Sicherlich ist die Tatsache, dass 80% unserer Sportpferde mit mittelschweren bis schweren Magengeschwüren (die fast ausschließlich durch Unterbringungs- und Managementpraktiken hervorgerufen werden, die das ethologische Bedürfnis des Pferdes nach Bewegung, Futtersuche und sozialer Kameradschaft einschränken oder beseitigen) konkurrieren, ein weitaus größeres Wohlfahrtsproblem.
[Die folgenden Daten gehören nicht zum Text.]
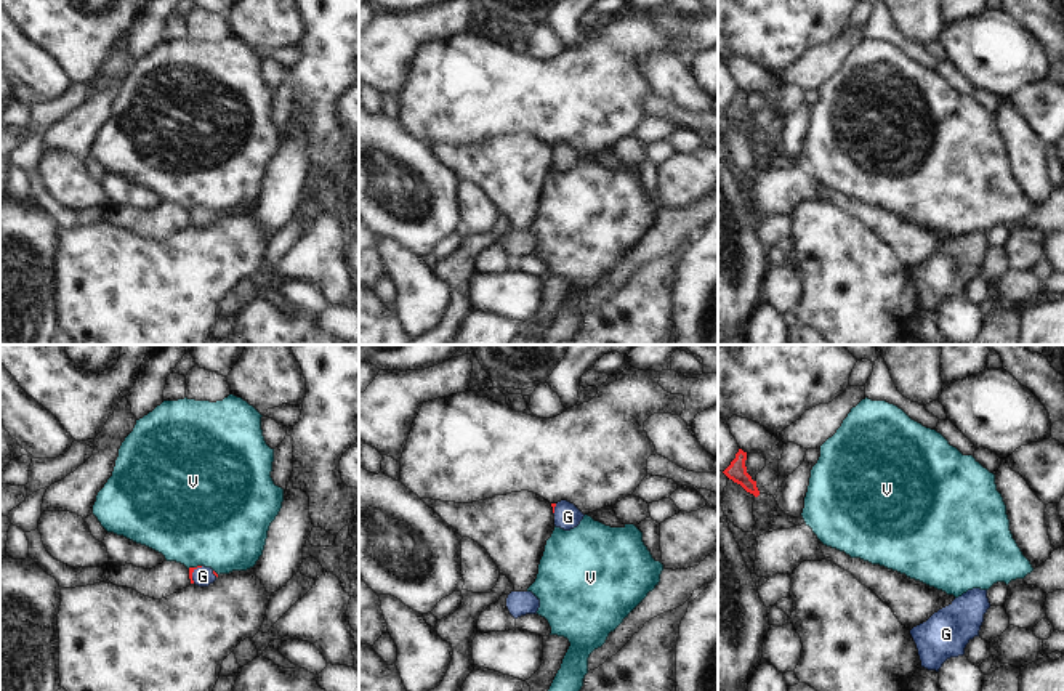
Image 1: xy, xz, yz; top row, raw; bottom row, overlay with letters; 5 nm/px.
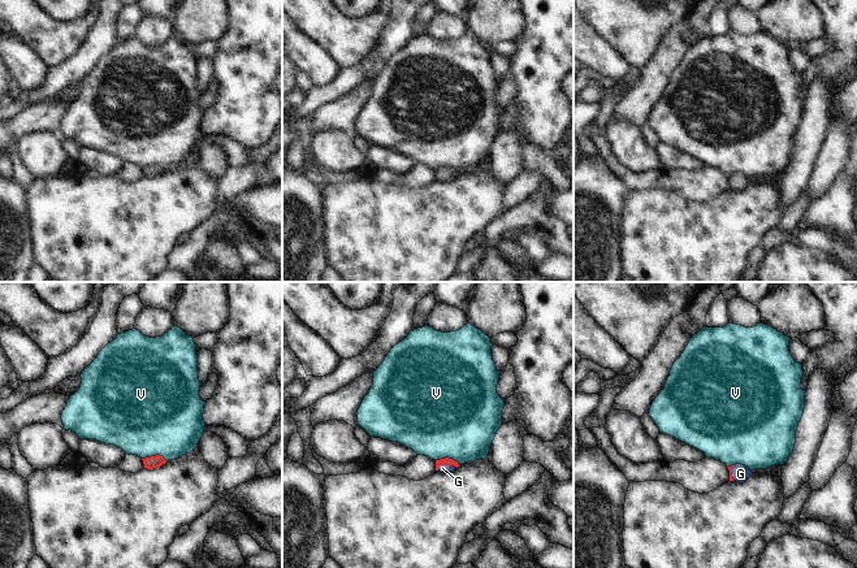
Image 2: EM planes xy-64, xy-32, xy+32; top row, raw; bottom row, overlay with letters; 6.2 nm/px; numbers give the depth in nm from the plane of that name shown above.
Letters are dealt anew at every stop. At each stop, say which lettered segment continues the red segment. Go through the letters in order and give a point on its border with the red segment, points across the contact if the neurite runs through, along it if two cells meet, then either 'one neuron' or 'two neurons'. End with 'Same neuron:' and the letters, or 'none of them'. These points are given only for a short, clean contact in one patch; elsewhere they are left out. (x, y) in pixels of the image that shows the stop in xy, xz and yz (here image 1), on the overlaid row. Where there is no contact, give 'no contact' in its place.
G: meets red in xy at (193, 571); runs through xy (191, 569), (193, 571), (202, 576); one neuron
V: meets red in xy at (194, 568); two neurons
Same neuron: G

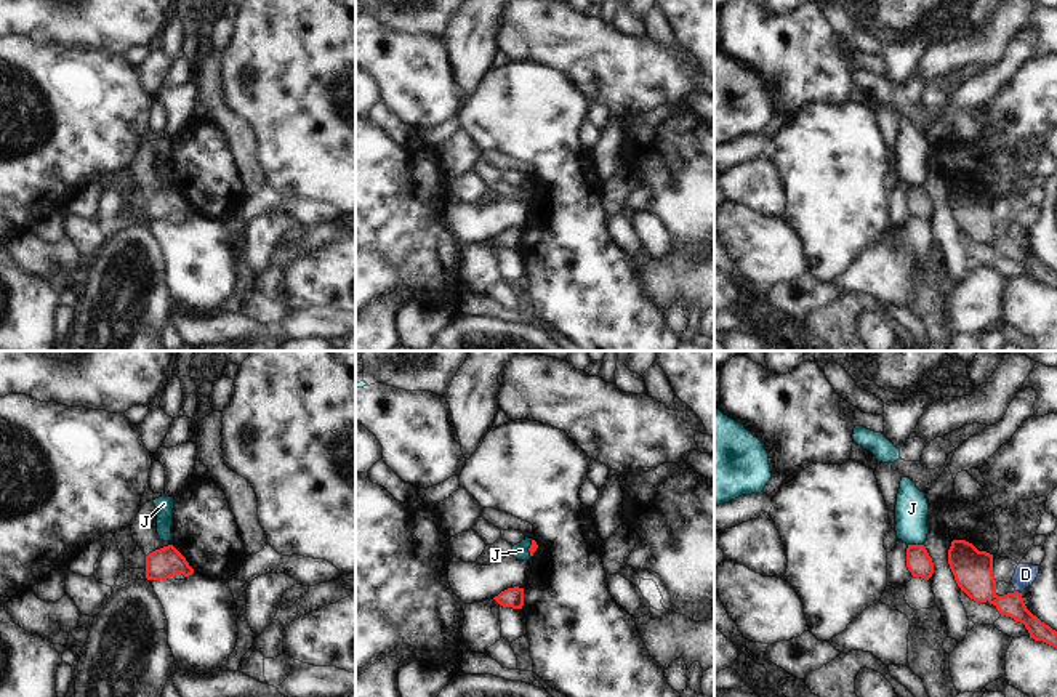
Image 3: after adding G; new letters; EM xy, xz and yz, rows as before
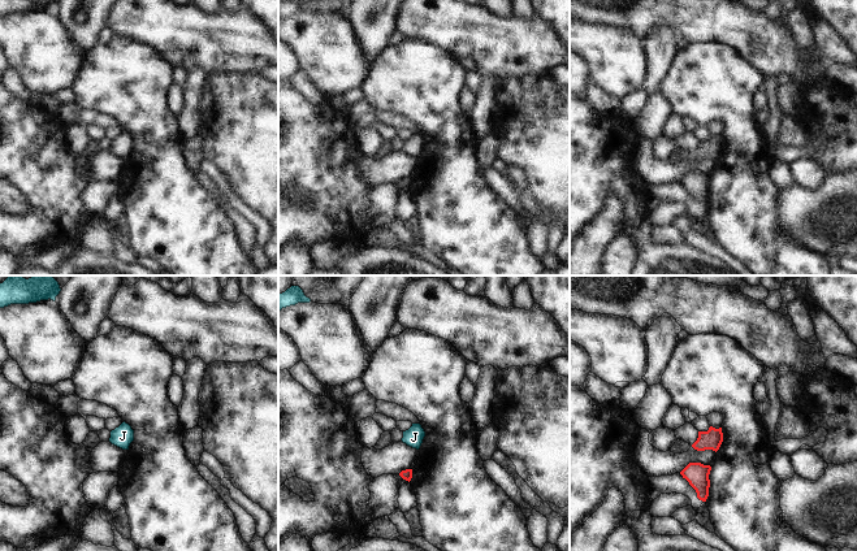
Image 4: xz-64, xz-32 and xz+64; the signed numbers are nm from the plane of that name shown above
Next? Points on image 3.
D: meets red in yz at (1017, 592); border along yz (1016, 590), (1020, 593); two neurons
J: meets red in yz at (916, 545); border along yz (908, 543), (923, 545); two neurons
Same neuron: none of them

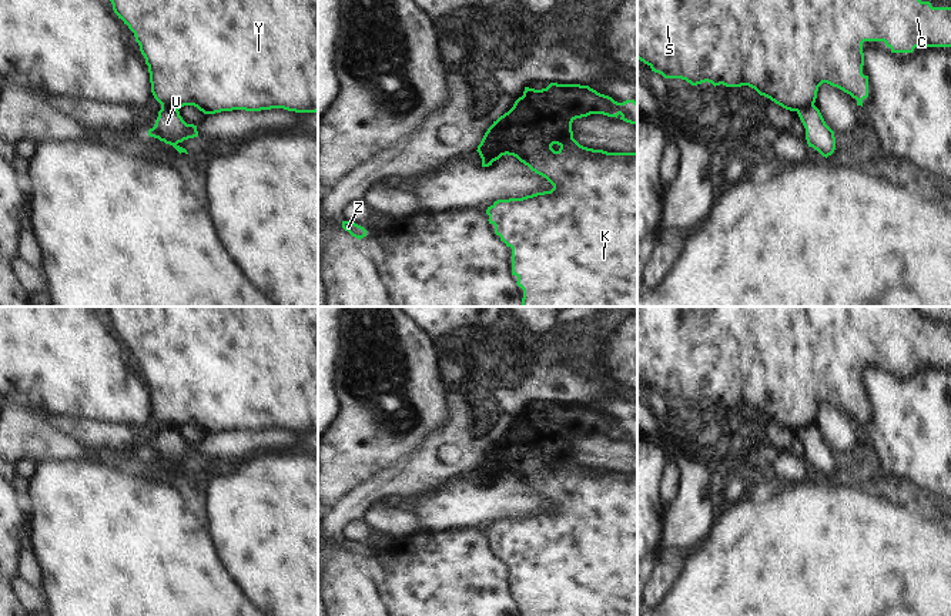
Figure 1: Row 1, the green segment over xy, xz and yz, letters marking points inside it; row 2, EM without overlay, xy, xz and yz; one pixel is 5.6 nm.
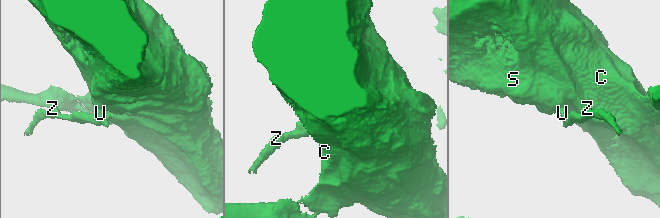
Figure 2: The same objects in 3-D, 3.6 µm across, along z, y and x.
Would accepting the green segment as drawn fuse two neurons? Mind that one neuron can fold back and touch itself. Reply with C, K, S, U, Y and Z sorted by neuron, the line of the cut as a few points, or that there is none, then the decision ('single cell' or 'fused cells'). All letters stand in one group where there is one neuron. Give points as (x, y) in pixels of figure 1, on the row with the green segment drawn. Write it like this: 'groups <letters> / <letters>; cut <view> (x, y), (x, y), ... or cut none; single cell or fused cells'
groups C K S Y / U Z; cut xy (161, 106), (177, 110); fused cells

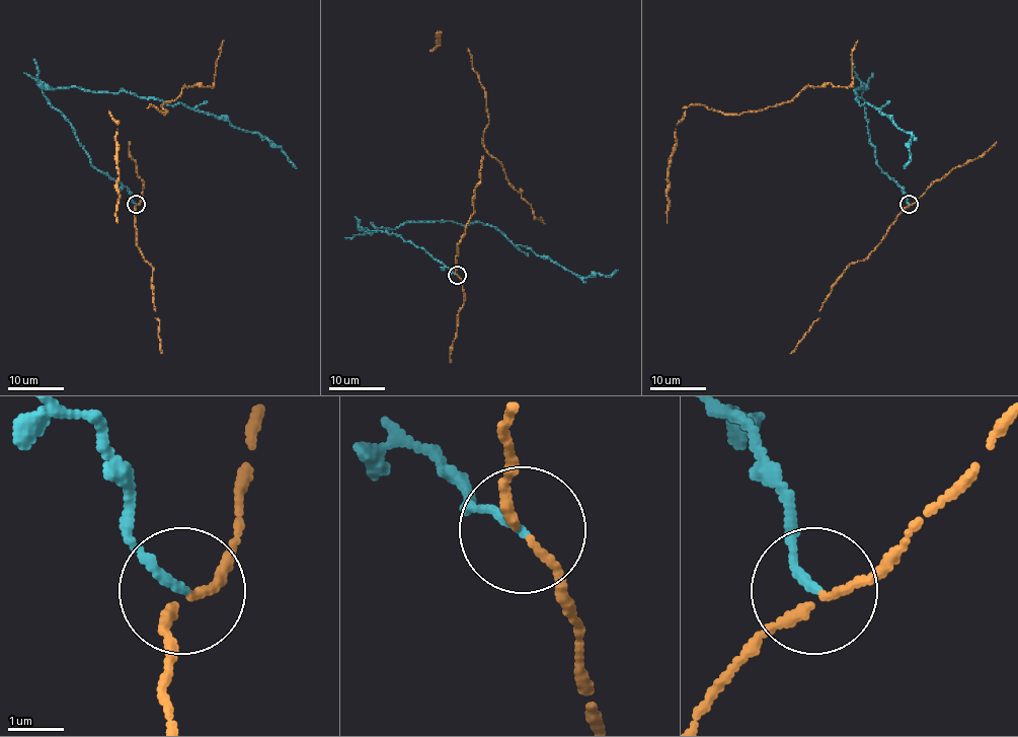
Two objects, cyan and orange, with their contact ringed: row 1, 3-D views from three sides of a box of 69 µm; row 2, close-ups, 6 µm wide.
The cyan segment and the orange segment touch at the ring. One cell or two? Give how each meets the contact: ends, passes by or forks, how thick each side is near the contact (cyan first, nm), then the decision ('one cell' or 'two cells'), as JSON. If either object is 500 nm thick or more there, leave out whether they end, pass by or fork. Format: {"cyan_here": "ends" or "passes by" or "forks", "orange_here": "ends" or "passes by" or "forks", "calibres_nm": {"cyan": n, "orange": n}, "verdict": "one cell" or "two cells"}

Bedenken Sie, was wir legal und mit moralischer Straffreiheit im Namen des Sports tun: harte Gebisse, Nasenriemen, die den Blut- und Luftstrom einschränken, Pferde, die bis zur Erschöpfung arbeiten, um im Ring „ruhig“ zu sein, oder unsere sehr sozialen Pferde einem Leben in Einzelhaft aussetzen, um nur einige zu nennen.
Die Führungsgremien der Pferde müssen aus der Seifenkiste hüpfen und sich auf den Kern der wirklichen Wohlfahrtsprobleme konzentrieren, mit denen die Branche konfrontiert ist.
Was mich betrifft, so habe ich begonnen, die Schnurrhaare meines Pferdes wachsen zu lassen, und ich versuche (bisher erfolglos), eine neue Ästhetik zu kultivieren, um schnurrhaarige Pferde als schön zu empfinden.